All TSP funds posted gains in July, lead by the small cap S Fund with a solid 6.23 percent jump (15.22 percent over the past year). Year to date the G Fund is up 2.61 percent, the F Fund is up 1.69, the C Fund is up 16.67, the F Fund is up 9.7 and the I Fund is up 8.87 percent.
The lifecycle L funds were up from 5.21 to 12.90 percent on the year. The L Funds year to date: Income, 5.21; 2025, 6.00; 2030, 8.80; 2035, 9.39; 2040, 9.99, 2045, 10.50; 2050, 11.02; 2055, 12.90; 2060, 12.90; 2065, 12.90 percent.
However, a weak jobs report on Friday (114,000 jobs added was well below estimates, with unemployment ticking up) and souring manufacturing and construction numbers added to a selloff that began Thursday and hit the Nasdaq hard on Friday, sending the tech index into correction territory. The global selloff continued on Monday as investors rotated out of riskier assets.
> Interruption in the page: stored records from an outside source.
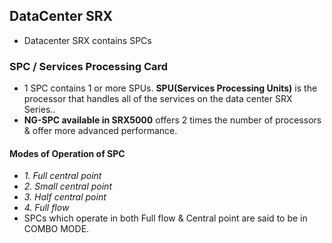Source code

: ## DataCenter SRX
- Datacenter SRX contains SPCs

### SPC / Services Processing Card
- 1 SPC contains 1 or more SPUs. **SPU(Services Processing Units)** is the processor that handles all of the services on the data center SRX Series..
- **NG-SPC available in SRX5000** offers 2 times the number of processors & offer more advanced performance.

#### Modes of Operation of SPC
- *1. Full central point*
- *2. Small central point* 
- *3. Half central point*
- *4. Full flow*
- SPCs which operate in both Full flow & Central point are said to be in COMBO MODE.

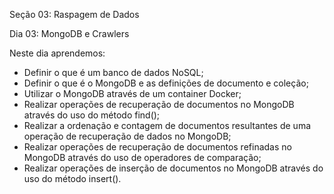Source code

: Seção 03: Raspagem de Dados

Dia 03: MongoDB e Crawlers

Neste dia aprendemos: 
- Definir o que é um banco de dados NoSQL;
- Definir o que é o MongoDB e as definições de documento e coleção;
- Utilizar o MongoDB através de um container Docker;
- Realizar operações de recuperação de documentos no MongoDB através do uso do método find();
- Realizar a ordenação e contagem de documentos resultantes de uma operação de recuperação de dados no MongoDB;
- Realizar operações de recuperação de documentos refinadas no MongoDB através do uso de operadores de comparação;
- Realizar operações de inserção de documentos no MongoDB através do uso do método insert().

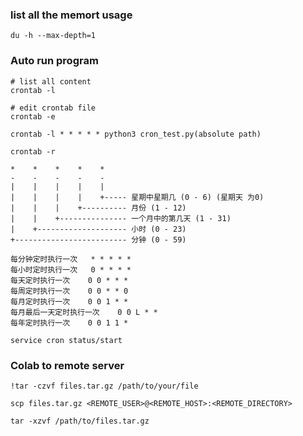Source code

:### list all the memort usage
    du -h --max-depth=1

### Auto run program
    # list all content
    crontab -l

    # edit crontab file
    crontab -e

    crontab -l * * * * * python3 cron_test.py(absolute path)

    crontab -r

    *    *    *    *    *
    -    -    -    -    -
    |    |    |    |    |
    |    |    |    |    +----- 星期中星期几 (0 - 6) (星期天 为0)
    |    |    |    +---------- 月份 (1 - 12)
    |    |    +--------------- 一个月中的第几天 (1 - 31)
    |    +-------------------- 小时 (0 - 23)
    +------------------------- 分钟 (0 - 59)

    每分钟定时执行一次	* * * * *
    每小时定时执行一次	0 * * * *
    每天定时执行一次	0 0 * * *
    每周定时执行一次	0 0 * * 0
    每月定时执行一次	0 0 1 * *
    每月最后一天定时执行一次	0 0 L * *
    每年定时执行一次	0 0 1 1 *

    service cron status/start

### Colab to remote server

    !tar -czvf files.tar.gz /path/to/your/file

    scp files.tar.gz <REMOTE_USER>@<REMOTE_HOST>:<REMOTE_DIRECTORY>
    
    tar -xzvf /path/to/files.tar.gz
The TSP recently launched a new 2070 target date lifecycle L fund in July, and will be the default investment fund for new enrollees born after 2004 – most of them military. Next year the 2025 fund will be merged with the Income fund when their investment profiles match, and a 2075 fund will be launched.
While the L Funds are the default option for most enrollees, the target date of your particular L fund might come well before you begin to draw it down, so bear that in mind when you think allocations. That could be much later in retirement, arguing for a later target date fund with more equities exposure for longer and one reason why a fund hitting its target date in your early 60s might not be for everyone.
Longterm outperformance of the C Fund begs the question: Should you just go all in? Not necessarily, but if you are early in your career you could probably get away with doing that for a while to reap some higher returns. If you are nearing retirement and planning to begin drawing down your account in the near future, definitely do not over-invest in the C Fund. And one of the worst things you can do is sell the C Fund after a sell off. The C Fund is volatile so if you want the gains you have to be able to stomach the losses and hang on.
How you invest in the TSP and allocate among the funds is largely a question of when you will need the money. If you are far from retirement, invest aggressively. As you approach retirement (and in retirement) we need to be more conservative but not overly conservative.